[[ TEXT SEGMENT, beginning ]]

McConnell waiting for Trump to make decision on health care  
Senate Majority Leader Mitch McConnell (R-KY) is willing to hold a vote on the bipartisan proposal to stabilize the market if President Trump supports the bill. Last week, Trump offered support and then changed his mind several times. On Friday, Trump said he wanted the bill to include retroactive relief  for individuals and employers subject to the ACA’s insurance mandate. White House budget Director Mick Mulvaney also laid out more demands on Sunday, saying that the Administration wants greater use of association health plans, the ability for insurers to sell across state lines and an expansion of health savings accounts. House Speaker Paul Ryan indicated the House will not support the bill. According to Senate Minority Leader Chuck Schumer (D-NY), the bill currently has the support of all 48 Senate Democrats and 12 Republicans.

States dispute halt of CSR payments
Attorneys general from 19 states will go before a federal judge today in a hearing about CSR payments. The attorneys general, led by California’s Xavier Becerra, will argue that the payments are required by law and the federal government must disburse the funds; the Justice Department maintains that since funding was never appropriated, CSR payments are illegal. Trump announced last week that the federal government would quit making the payments on those same grounds.

IRS requiring disclosure of health coverage
The IRS announced it will reject electronic tax returns if health insurance coverage is not disclosed, signaling the Trump Administration may enforce the individual mandate. The agency’s announcement seems to contradict an executive order earlier this year asking agencies to scale back the ACA. While the agency is collecting the information necessary to enforce the mandate, it remains to be seen if it will penalize individuals who do not sign up for health coverage. Proponents of the mandate argue it is necessary for the ACA’s success, as it keeps young, healthy people enrolled in health coverage.

[[ TEXT SEGMENT, end ]]
[[ EXTRACTED MATERIAL, beginning ]]

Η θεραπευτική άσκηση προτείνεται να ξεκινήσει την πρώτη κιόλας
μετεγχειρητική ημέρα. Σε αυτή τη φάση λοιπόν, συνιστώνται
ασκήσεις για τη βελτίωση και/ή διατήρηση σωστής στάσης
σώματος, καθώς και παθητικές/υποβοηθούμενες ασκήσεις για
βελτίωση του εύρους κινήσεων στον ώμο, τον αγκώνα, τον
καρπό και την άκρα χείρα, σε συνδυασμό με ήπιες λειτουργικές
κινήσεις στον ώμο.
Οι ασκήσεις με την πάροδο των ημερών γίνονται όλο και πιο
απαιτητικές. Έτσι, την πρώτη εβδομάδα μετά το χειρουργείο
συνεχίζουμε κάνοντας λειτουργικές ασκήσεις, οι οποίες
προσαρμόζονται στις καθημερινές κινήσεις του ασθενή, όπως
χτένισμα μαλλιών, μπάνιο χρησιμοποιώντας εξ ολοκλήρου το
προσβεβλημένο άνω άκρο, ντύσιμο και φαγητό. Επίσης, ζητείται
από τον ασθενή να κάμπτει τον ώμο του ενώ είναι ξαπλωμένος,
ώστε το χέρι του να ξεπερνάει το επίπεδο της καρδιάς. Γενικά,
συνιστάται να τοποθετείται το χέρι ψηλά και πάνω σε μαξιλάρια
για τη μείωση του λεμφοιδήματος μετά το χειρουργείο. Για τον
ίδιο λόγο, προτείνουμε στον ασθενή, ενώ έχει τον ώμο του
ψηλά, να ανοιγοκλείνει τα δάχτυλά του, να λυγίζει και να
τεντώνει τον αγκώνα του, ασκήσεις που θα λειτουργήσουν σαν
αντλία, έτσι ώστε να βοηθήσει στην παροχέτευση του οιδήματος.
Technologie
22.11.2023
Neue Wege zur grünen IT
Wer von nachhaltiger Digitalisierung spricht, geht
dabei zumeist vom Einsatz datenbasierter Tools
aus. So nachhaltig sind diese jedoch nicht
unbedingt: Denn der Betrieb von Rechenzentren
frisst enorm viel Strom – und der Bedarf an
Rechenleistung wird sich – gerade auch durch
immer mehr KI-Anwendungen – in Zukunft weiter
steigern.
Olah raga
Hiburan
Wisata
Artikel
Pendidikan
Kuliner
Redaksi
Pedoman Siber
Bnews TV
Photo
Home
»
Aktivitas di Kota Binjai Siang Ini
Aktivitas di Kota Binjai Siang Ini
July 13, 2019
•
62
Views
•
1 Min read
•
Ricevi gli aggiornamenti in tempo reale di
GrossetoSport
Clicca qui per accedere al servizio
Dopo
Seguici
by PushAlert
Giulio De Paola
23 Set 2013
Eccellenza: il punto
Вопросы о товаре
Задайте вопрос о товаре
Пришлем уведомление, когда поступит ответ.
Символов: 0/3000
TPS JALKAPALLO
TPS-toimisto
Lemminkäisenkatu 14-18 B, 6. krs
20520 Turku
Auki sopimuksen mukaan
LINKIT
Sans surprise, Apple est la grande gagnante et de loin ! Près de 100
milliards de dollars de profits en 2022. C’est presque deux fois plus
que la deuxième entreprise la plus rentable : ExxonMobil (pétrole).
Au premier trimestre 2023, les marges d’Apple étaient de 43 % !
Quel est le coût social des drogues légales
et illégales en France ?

[[ EXTRACTED MATERIAL, end ]]

Continue the health policy news roundup from where it ends. This material comes from a separate source.

ACA outreach programs act with urgency
State officials and consumer groups are launching urgent outreach programs to sign people up for ACA health coverage during the open enrollment period. Open enrollment runs from November 1 to December 15, roughly half the time of previous open enrollments. Health experts and advocates are concerned the narrow enrollment period and the Administration’s decision to cut funding for outreach will hamper efforts to sign people up for health plans. Advocacy groups and state officials aim to ensure consumers know they can still get coverage and subsidies despite the uncertainty around the law.

CMS approves Oregon innovation waiver
CMS has approved Oregon’s application for a state innovation, or Section 1332, waiver. The waiver will allow the state to forgo the ACA’s single-risk-pool requirement in order to set up a reinsurance program, which aims to lower the cost of premiums in the individual market. Funding for the reinsurance program will partially come from a state health insurance tax. This is the fourth proposal CMS has approved.

Consumers may find their health enrollment rolled over
Millions enrolled in ACA health plans may find themselves locked into unwanted plans for 2018. In the past, some consumers were automatically re-enrolled in the same plan but were then sent a notice encouraging them to shop around to get the best, most affordable coverage. This year, re-enrollment will not occur until after open enrollment has closed, preventing consumers from having the time to comparison shop for an alternative, less-expensive plan. This is particularly concerning this year because political uncertainty around the health care law has contributed to spikes in 2018 insurance rates that might catch customers by surprise, as well as widespread public confusion about this year’s enrollment season.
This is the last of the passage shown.